Nothing makes friends more jealous than when you "casually" mention to them they you won't be heading back to school after Thanksgiving ... you've decided to take a week off. Nothing makes friends more jealous than "casually" reminding them, during February reading week, that this is your SECOND reading week ... and that you're likely to do something even more fun this reading week, simply because you've been planning since last autumn's reading week.
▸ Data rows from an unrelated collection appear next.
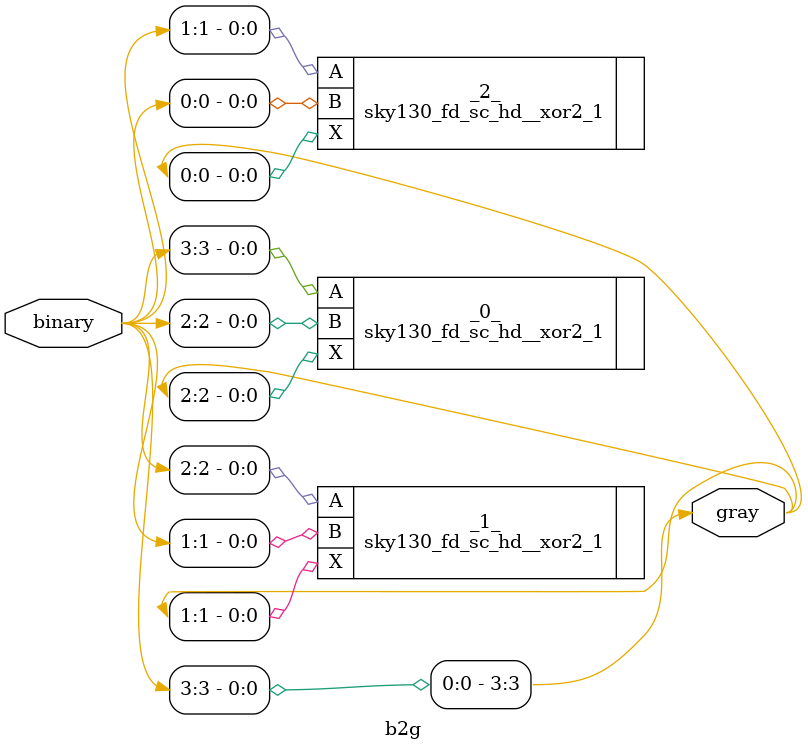
<source format=v>
/* Generated by Yosys 0.33 (git sha1 2584903a060) */

/* top =  1  */
/* src = "b2g_converter.v:1.1-9.10" */
module b2g(binary, gray);
  /* src = "b2g_converter.v:2.13-2.19" */
  input [3:0] binary;
  wire [3:0] binary;
  /* src = "b2g_converter.v:3.13-3.17" */
  output [3:0] gray;
  wire [3:0] gray;
  sky130_fd_sc_hd__xor2_1 _0_ (
    .A(binary[3]),
    .B(binary[2]),
    .X(gray[2])
  );
  sky130_fd_sc_hd__xor2_1 _1_ (
    .A(binary[2]),
    .B(binary[1]),
    .X(gray[1])
  );
  sky130_fd_sc_hd__xor2_1 _2_ (
    .A(binary[1]),
    .B(binary[0]),
    .X(gray[0])
  );
  assign gray[3] = binary[3];
endmodule

</source>
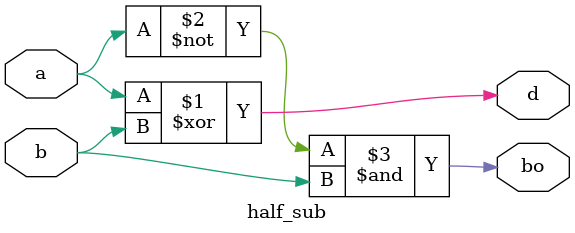
<source format=v>
module half_sub(output d,bo,input a,b);
assign d=a^b;
assign bo=(~a)&b;
endmodule


</source>
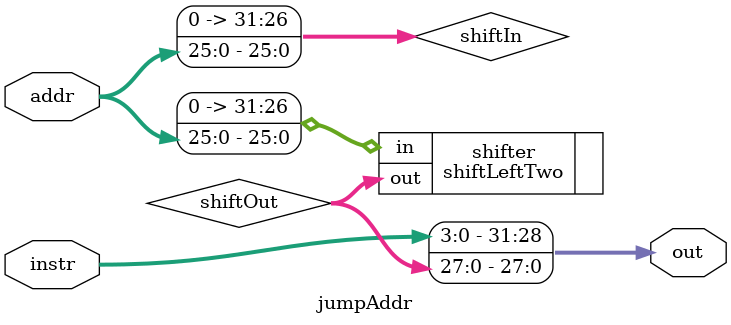
<source format=v>
`timescale 1ns / 1ps
`default_nettype none //helps catch typo-related bugs
module jumpAddr(addr, instr, out);

	//parameter definitions

	//port definitions - customize for different bit widths
	input wire [25:0] addr;
	input wire [3:0] instr;
	output wire [31:0] out;
	
	wire [31:0] shiftIn;
	wire [31:0] shiftOut;
	
   assign shiftIn[0] = addr[0];
   assign shiftIn[1] = addr[1];
   assign shiftIn[2] = addr[2];
   assign shiftIn[3] = addr[3];
   assign shiftIn[4] = addr[4];
   assign shiftIn[5] = addr[5];
   assign shiftIn[6] = addr[6];
   assign shiftIn[7] = addr[7];
   assign shiftIn[8] = addr[8];
   assign shiftIn[9] = addr[9];
   assign shiftIn[10] = addr[10];
   assign shiftIn[11] = addr[11];
   assign shiftIn[12] = addr[12];
   assign shiftIn[13] = addr[13];
   assign shiftIn[14] = addr[14];
   assign shiftIn[15] = addr[15];
   assign shiftIn[16] = addr[16];
   assign shiftIn[17] = addr[17];
   assign shiftIn[18] = addr[18];
   assign shiftIn[19] = addr[19];
   assign shiftIn[20] = addr[20];
   assign shiftIn[21] = addr[21];
   assign shiftIn[22] = addr[22];
   assign shiftIn[23] = addr[23];
   assign shiftIn[24] = addr[24];
   assign shiftIn[25] = addr[25];
	assign shiftIn[26] = 0;
	assign shiftIn[27] = 0;
	assign shiftIn[28] = 0;
	assign shiftIn[29] = 0;
	assign shiftIn[30] = 0;
	assign shiftIn[31] = 0;
	
	shiftLeftTwo shifter (.in(shiftIn), .out(shiftOut));
	
   assign out[0] = shiftOut[0];
   assign out[1] = shiftOut[1];
   assign out[2] = shiftOut[2];
   assign out[3] = shiftOut[3];
   assign out[4] = shiftOut[4];
   assign out[5] = shiftOut[5];
   assign out[6] = shiftOut[6];
   assign out[7] = shiftOut[7];
   assign out[8] = shiftOut[8];
   assign out[9] = shiftOut[9];
   assign out[10] = shiftOut[10];
   assign out[11] = shiftOut[11];
   assign out[12] = shiftOut[12];
   assign out[13] = shiftOut[13];
   assign out[14] = shiftOut[14];
   assign out[15] = shiftOut[15];
   assign out[16] = shiftOut[16];
   assign out[17] = shiftOut[17];
   assign out[18] = shiftOut[18];
   assign out[19] = shiftOut[19];
   assign out[20] = shiftOut[20];
   assign out[21] = shiftOut[21];
   assign out[22] = shiftOut[22];
   assign out[23] = shiftOut[23];
   assign out[24] = shiftOut[24];
   assign out[25] = shiftOut[25];
   assign out[26] = shiftOut[26];
   assign out[27] = shiftOut[27];
	assign out[28] = instr[0];
	assign out[29] = instr[1];
	assign out[30] = instr[2];
	assign out[31] = instr[3];

endmodule
`default_nettype wire //some Xilinx IP requires that the default_nettype be set to wire

</source>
If there is one thing that should stir pride in every Nipissing student's heart, it would be this: that we are so intelligent, so studious, that our professors allow us to have two weeks of vacation every academic year.

Never mind that most of us use one week for a teaching placement, or that there is likely to be a very boring and unremarkable ACTUAL reason that we have two reading weeks. None of that is quite as important as bragging about having those two weeks.

So as you depart for your SECOND reading week of the school year, fellow erudites, try to remember those other students out there who many not have quite as much as we have. Share the love ... treat everyone around you with kindness ... and if a really good opportunity comes up, "casually" mention how great it is to be a Nipissing student and have TWO reading weeks!